Dodging the IRS bullet
Steve Charniak, president of Charniak Insurance Agency, Inc., in Webster, Massachusetts, credits his use of docSTAR for his surviving an IRS audit.
Charniak says his five-person agency has been using docSTAR since 2002. He says his interest in getting a document management system grew out of a desire to become better organized. "We wanted a better way to manage our documents—a process by which we could all access files, no matter who was in or who was out.
"The docSTAR system has never failed us," he says. "You can't say that about a paper file. You can't always find it."
Charniak stores business and personal records on the docSTAR system. He says he scans in bank statements, payables, and payroll information.
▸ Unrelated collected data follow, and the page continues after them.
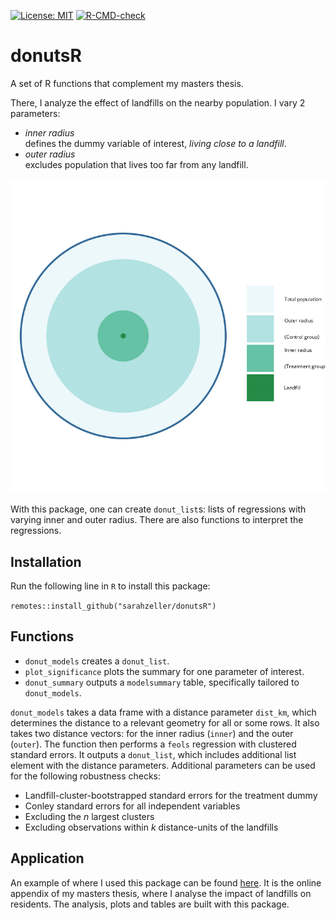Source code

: <!-- badges: start -->
[![License: MIT](https://img.shields.io/badge/License-MIT-yellow.svg)](https://opensource.org/licenses/MIT)
[![R-CMD-check](https://github.com/sarahzeller/donutsR/actions/workflows/R-CMD-check.yaml/badge.svg)](https://github.com/sarahzeller/donutsR/actions/workflows/R-CMD-check.yaml)
<!-- badges: end -->

# donutsR

A set of R functions that complement my masters thesis.

There, I analyze the effect of landfills on the nearby population.
I vary 2 parameters:

-   *inner radius*\
    defines the dummy variable of interest, *living close to a landfill*. 
-   *outer radius*\
    excludes population that lives too far from any landfill.
    
![](man/figures/radii.png)
    
With this package, one can create `donut_list`s: lists of regressions with varying inner and outer radius.
There are also functions to interpret the regressions.


## Installation

Run the following line in `R` to install this package:

`remotes::install_github("sarahzeller/donutsR")`

## Functions

-   `donut_models` creates a `donut_list`. 
-   `plot_significance` plots the summary for one parameter of interest.
-   `donut_summary` outputs a `modelsummary` table, specifically tailored to `donut_models`.

`donut_models` takes a data frame with a distance parameter `dist_km`, which determines the distance to a relevant geometry for all or some rows.
It also takes two distance vectors: for the inner radius (`inner`) and the outer (`outer`).
The function then performs a `feols` regression with clustered standard errors.
It outputs a `donut_list`, which includes additional list element with the distance parameters.
Additional parameters can be used for the following robustness checks:

-   Landfill-cluster-bootstrapped standard errors for the treatment dummy
-   Conley standard errors for all independent variables
-   Excluding the $n$ largest clusters
-   Excluding observations within $k$ distance-units of the landfills

## Application

An example of where I used this package can be found [here](https://szeller42.github.io/donut_summary/summary-results.html).
It is the online appendix of my masters thesis, where I analyse the impact of landfills on residents.
The analysis, plots and tables are built with this package.
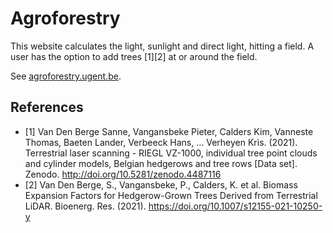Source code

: # Agroforestry

This website calculates the light, sunlight and direct light, hitting a field. A user has the option to add trees [1][2] at or around the field.

See [agroforestry.ugent.be](https://agroforestry.ugent.be/).

## References

- [1] Van Den Berge Sanne, Vangansbeke Pieter, Calders Kim, Vanneste Thomas, Baeten Lander, Verbeeck Hans, … Verheyen Kris. (2021). Terrestrial laser scanning - RIEGL VZ-1000, individual tree point clouds and cylinder models, Belgian hedgerows and tree rows [Data set]. Zenodo. http://doi.org/10.5281/zenodo.4487116
- [2] Van Den Berge, S., Vangansbeke, P., Calders, K. et al. Biomass Expansion Factors for Hedgerow-Grown Trees Derived from Terrestrial LiDAR. Bioenerg. Res. (2021). https://doi.org/10.1007/s12155-021-10250-y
Additionally, he scans in his personal utility bills and tax returns.
Recalling his experience with the IRS, Charniak says his accountant requested two years of bank statements for each of the agency's four bank accounts, along with other documents and receipts. There was no rummaging through boxes or file drawers, he says. Everything the accountant needed was easily retrievable in docSTAR. "He went home with a milk crate full of paper," Charniak comments.
While an IRS audit can create turmoil for an agency that doesn't have its document management house in order, an errors or omissions allegation can be every bit as disruptive. "Clear documentation that is easily accessed is the backbone of having a solid defense against allegations of an error or omission," says Sabrena Sally, CPCU, senior vice president of corporate solutions for Swiss Re. She oversees the agents E&O program for Swiss Re in the United States, which is available to members of the IIABA.
"Agencies need to have an established, formal document retention procedure," she emphasizes. "There needs to be a consistent workflow, meaning everyone does the same things the same way every time. There need to be protocols for how documents are scanned, labeled, and routed. The eventual destruction of the documents needs to be standardized," she says.
"Where there are humans, there is always creativity," she adds with a smile. Which leads to the next piece of an agency's document retention procedure. "Periodic audits need to occur to ensure that the processes that are established are being followed," she suggests. "If procedures are not being followed, find out why and adjust them if necessary."
Sally says agencies that are using electronic document storage systems report that it is less expensive than maintaining a physical file room. "Even though electronic storage is inexpensive, it still costs something," she notes. With that in mind, she cautions against retaining records indefinitely. She recommends contacting legal counsel who is experienced in agency law in the state(s) in which the agency does business. "They can help guide the agency through statutes of limitation and other issues that are going to impact how long the agency chooses to keep certain documents," she says.
Establishing document purging procedures is more than just a cost-saving measure, she notes. If someone sues the agency, and the agency hasn't been purging its electronic files regularly, all those documents will have to be examined. "Think of the costs associated with sifting through decades of electronic documents in order to come up with the one document that is being required as part of discovery for the suit," she says.
Keighron says if an agency decides to implement document retention standards, docSTAR can attach a clock to documents as they're scanned. If the agency is required to maintain documents for seven years, for example, docSTAR will alert the system administrator in seven years plus one day that there are documents that need to be reviewed and possibly purged.
"If you have the document, you have to produce it during discovery," Keighron notes. "If you don't have the document, and you have a procedure that spells out your document retention policy, you're in a better position. Every agency, regardless of whether they're using document management or not, should have clear and consistent document retention policies."